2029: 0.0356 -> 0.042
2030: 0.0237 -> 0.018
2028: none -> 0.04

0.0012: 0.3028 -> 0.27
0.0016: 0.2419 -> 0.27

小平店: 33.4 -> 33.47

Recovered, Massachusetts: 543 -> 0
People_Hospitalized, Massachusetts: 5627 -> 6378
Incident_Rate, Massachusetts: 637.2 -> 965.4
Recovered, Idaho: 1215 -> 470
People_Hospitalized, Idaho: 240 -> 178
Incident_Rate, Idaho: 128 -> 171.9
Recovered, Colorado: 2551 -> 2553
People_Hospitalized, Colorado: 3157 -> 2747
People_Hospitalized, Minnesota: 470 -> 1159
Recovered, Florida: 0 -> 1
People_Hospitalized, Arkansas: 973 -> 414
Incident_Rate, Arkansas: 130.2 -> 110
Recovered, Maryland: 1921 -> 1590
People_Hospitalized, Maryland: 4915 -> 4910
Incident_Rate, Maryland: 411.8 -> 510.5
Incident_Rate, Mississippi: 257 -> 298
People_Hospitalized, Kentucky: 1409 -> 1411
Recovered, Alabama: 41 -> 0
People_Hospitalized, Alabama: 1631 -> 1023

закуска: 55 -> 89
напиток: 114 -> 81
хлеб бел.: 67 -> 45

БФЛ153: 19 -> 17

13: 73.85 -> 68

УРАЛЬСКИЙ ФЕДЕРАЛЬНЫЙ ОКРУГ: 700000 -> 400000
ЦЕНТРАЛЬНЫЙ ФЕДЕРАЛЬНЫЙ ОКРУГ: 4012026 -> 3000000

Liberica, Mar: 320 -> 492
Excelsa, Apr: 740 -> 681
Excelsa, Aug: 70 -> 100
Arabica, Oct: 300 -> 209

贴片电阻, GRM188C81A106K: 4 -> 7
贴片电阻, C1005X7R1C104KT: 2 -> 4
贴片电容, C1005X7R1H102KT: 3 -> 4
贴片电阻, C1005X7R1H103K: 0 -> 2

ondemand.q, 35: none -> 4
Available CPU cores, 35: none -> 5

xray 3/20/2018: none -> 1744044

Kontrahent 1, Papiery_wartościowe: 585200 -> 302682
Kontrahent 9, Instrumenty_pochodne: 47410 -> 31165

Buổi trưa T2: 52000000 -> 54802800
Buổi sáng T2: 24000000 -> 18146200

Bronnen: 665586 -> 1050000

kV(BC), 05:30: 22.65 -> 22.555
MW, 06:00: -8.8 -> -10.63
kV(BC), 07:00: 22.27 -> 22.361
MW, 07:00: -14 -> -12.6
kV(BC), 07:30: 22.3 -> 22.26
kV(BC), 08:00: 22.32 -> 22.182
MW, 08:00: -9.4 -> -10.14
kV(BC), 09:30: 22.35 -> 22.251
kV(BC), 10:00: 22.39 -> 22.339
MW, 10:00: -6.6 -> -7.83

- - -

Scan the records for the word "Colorado" and copy every line where it is found.

**Response**
Recovered, Colorado: 2551 -> 2553
People_Hospitalized, Colorado: 3157 -> 2747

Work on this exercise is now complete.